6. Use Social Media: follow specific companies to find out about job openings and the culture of the company; try to track down your interviewers.

7. Check your online presence: google yourself and check for any inappropriate or inaccurate information; remove or correct anything that would be difficult to explain in an interview.

8. Make good use of LinkedIn: check for inconsistencies between your CV and your profile; join professional groups; ask for recommendations from your managers; check to see if you’re connected to someone in the industry or the organisations you’re applying to.

9. Prepare for your interview: research the industry and company; find out about the type of interview you’ll be facing; be able to talk about your skills and back them up with evidence; practise answers to all types of interview questions.

There will be challenges so don’t give up, think positively and manage your own expectations.

Reference: Glassdoor; abintegro
13 Jan 2016

Will a computer be taking your future job?

At the start of each brand new year it’s always a good idea to do a bit of personal SWOT analysis. But have you really considered the threat of technology? Are your strengths going to future-proof your career? Will you need to work on your weaknesses to find a role within a world of automation?

It’s more than 30 years since Time magazine famously named the computer as its ‘Man of the Year’. Our square-faced companions have been encroaching further into our working lives ever since.

Technological unemployment, as it’s known, has long been key issue in the word’s industrialised nations. Between 1900 and 2000 the percentage of Americans employed in agriculture decreased from 41% to just 2%, while the number of US manufacturing workers has fallen by two thirds since World War II.

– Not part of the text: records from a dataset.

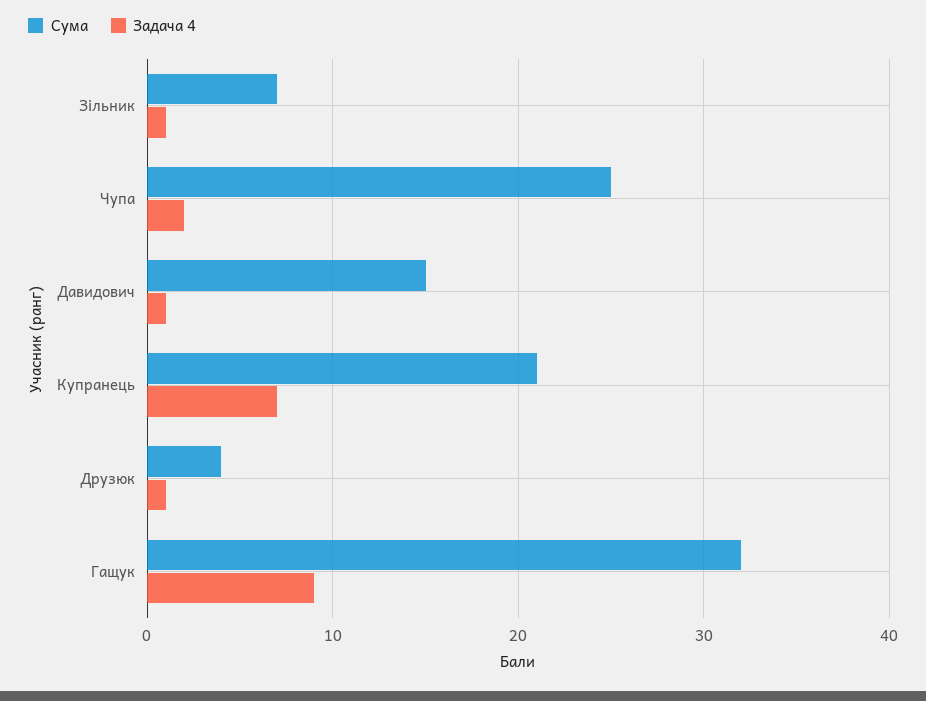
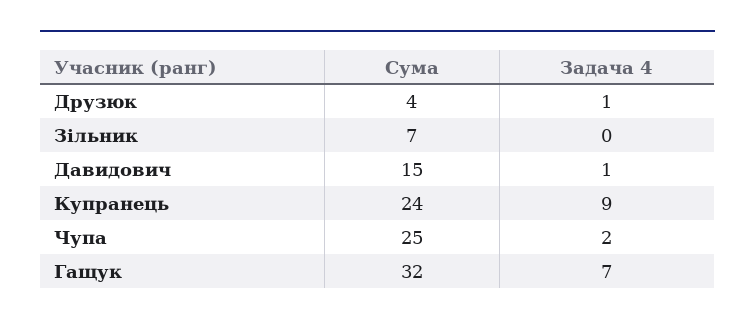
  {
    "Сума": {
      "Зільник": 7,
      "Чупа": 25,
      "Давидович": 15,
-     "Купранець": 21,
+     "Купранець": 24,
      "Друзюк": 4,
      "Гащук": 32
    },
    "Задача 4": {
-     "Зільник": 1,
+     "Зільник": 0,
      "Чупа": 2,
      "Давидович": 1,
-     "Купранець": 7,
+     "Купранець": 9,
      "Друзюк": 1,
-     "Гащук": 9
+     "Гащук": 7
    }
  }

American employees are by no means alone in their predicament: according to a joint study by Oxford University and Deloitte, about 35% of UK jobs are at high risk of being taken over by computers during the next 20 years. The study ranked around 400 professions against a series of key skills, including social perceptiveness, negotiation and persuasion, to see which were most under threat.

The roles of financial officer, bookkeeper and legal secretary came top, with a 97-99% risk of being automated over the next two decades. Meanwhile, social workers, teachers and therapists can rest easy, with the chance of these roles being ceded to a machine calculated at around 1% or less.

Most roles fall between these two extremes, but the good news here is that there are plenty of ways you can future-proof your career against the inexorable march of the machines.

To start with, you can position yourself in an industry where there is expansion and therefore less need for cost-cutting and automation. Areas such as health and nutrition, sustainability and clean energy are likely to be important sources of job creation going forward.

You should also think about the kind of soft skills you need to be developing alongside your core professional competencies. Think problem-solving, adaptability, and communication, in particular, listening and negotiation skills.

Then of course there is the ‘can’t beat ’em, join ’em’ argument: as long as there’s technology, there will be a need for people who can harness and interpret that technology. It’s never too late to start picking up basic skills in areas such as coding and website design. Codeacademy.com is just one of a number of free, online platforms that can help get you started.

As history has shown us, professions and entire industries will come and go over time. However, by embracing this technological shift and maintaining a broad skill set, you can stay one step ahead of the curve.